*ACTIVITY*
Lines below containing the word "shoulder" should be copied out.

'''

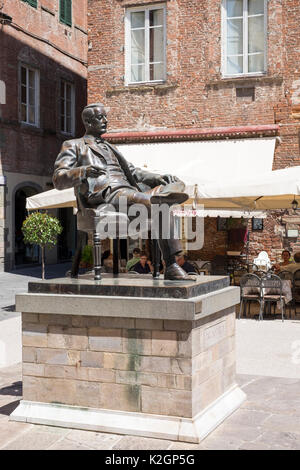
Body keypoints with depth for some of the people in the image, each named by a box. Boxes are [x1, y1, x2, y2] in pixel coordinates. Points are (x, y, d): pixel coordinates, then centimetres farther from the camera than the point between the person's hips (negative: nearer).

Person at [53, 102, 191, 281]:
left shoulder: (109, 147, 37)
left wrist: (158, 177, 7)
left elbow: (131, 171, 28)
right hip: (103, 194, -6)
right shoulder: (73, 146, 18)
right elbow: (58, 180, 4)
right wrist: (84, 171, -18)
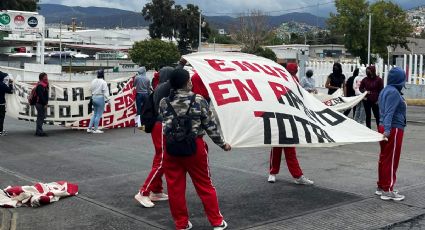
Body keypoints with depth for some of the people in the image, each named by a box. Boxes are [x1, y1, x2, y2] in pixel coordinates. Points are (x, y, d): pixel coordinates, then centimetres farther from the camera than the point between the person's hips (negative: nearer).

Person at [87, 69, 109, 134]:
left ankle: (89, 128, 13)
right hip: (100, 98, -7)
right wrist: (107, 99, -11)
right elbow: (105, 92, -15)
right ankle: (95, 129, 3)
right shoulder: (103, 82, -13)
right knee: (99, 115, 1)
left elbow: (91, 89, 13)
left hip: (94, 98, 7)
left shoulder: (93, 81, 7)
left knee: (94, 114, 16)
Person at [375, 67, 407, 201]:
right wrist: (387, 130, -34)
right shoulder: (394, 93, -17)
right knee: (391, 160, -2)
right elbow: (389, 112, -27)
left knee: (384, 158, 15)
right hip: (393, 129, -9)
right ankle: (387, 190, 3)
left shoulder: (385, 91, 11)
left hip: (383, 127, 9)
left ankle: (381, 187, 24)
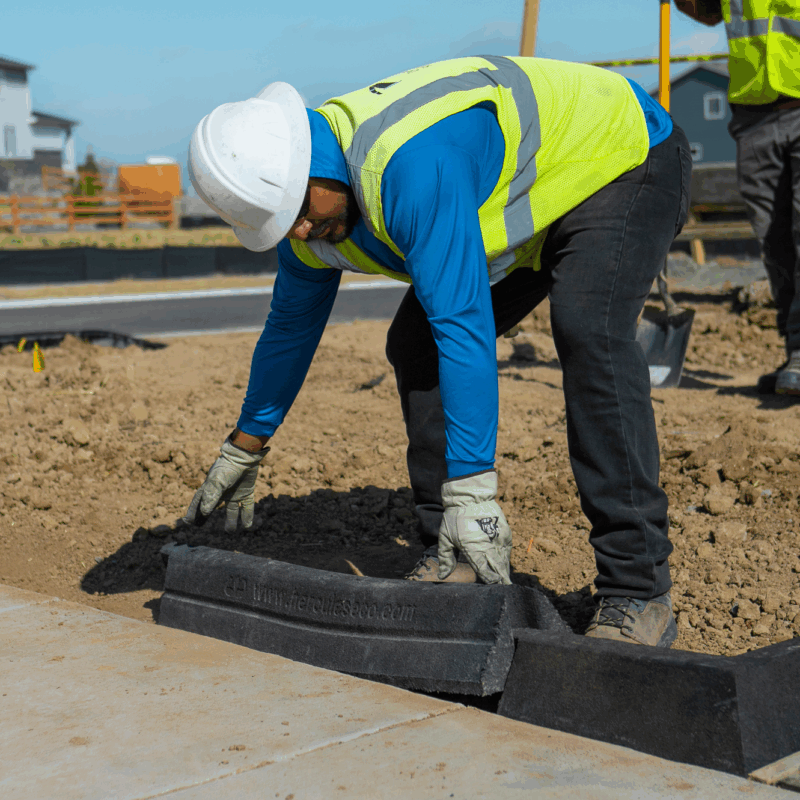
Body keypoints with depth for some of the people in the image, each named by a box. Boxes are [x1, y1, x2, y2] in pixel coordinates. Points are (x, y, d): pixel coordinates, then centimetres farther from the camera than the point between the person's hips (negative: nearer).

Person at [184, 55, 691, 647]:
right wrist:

'''

*RESULT OF THIS EXERCISE*
left shoulder: (109, 147, 37)
right shoulder: (73, 146, 18)
right shoulder: (103, 82, -13)
left shoulder: (93, 81, 7)
right shoulder: (394, 93, -17)
left shoulder: (385, 91, 11)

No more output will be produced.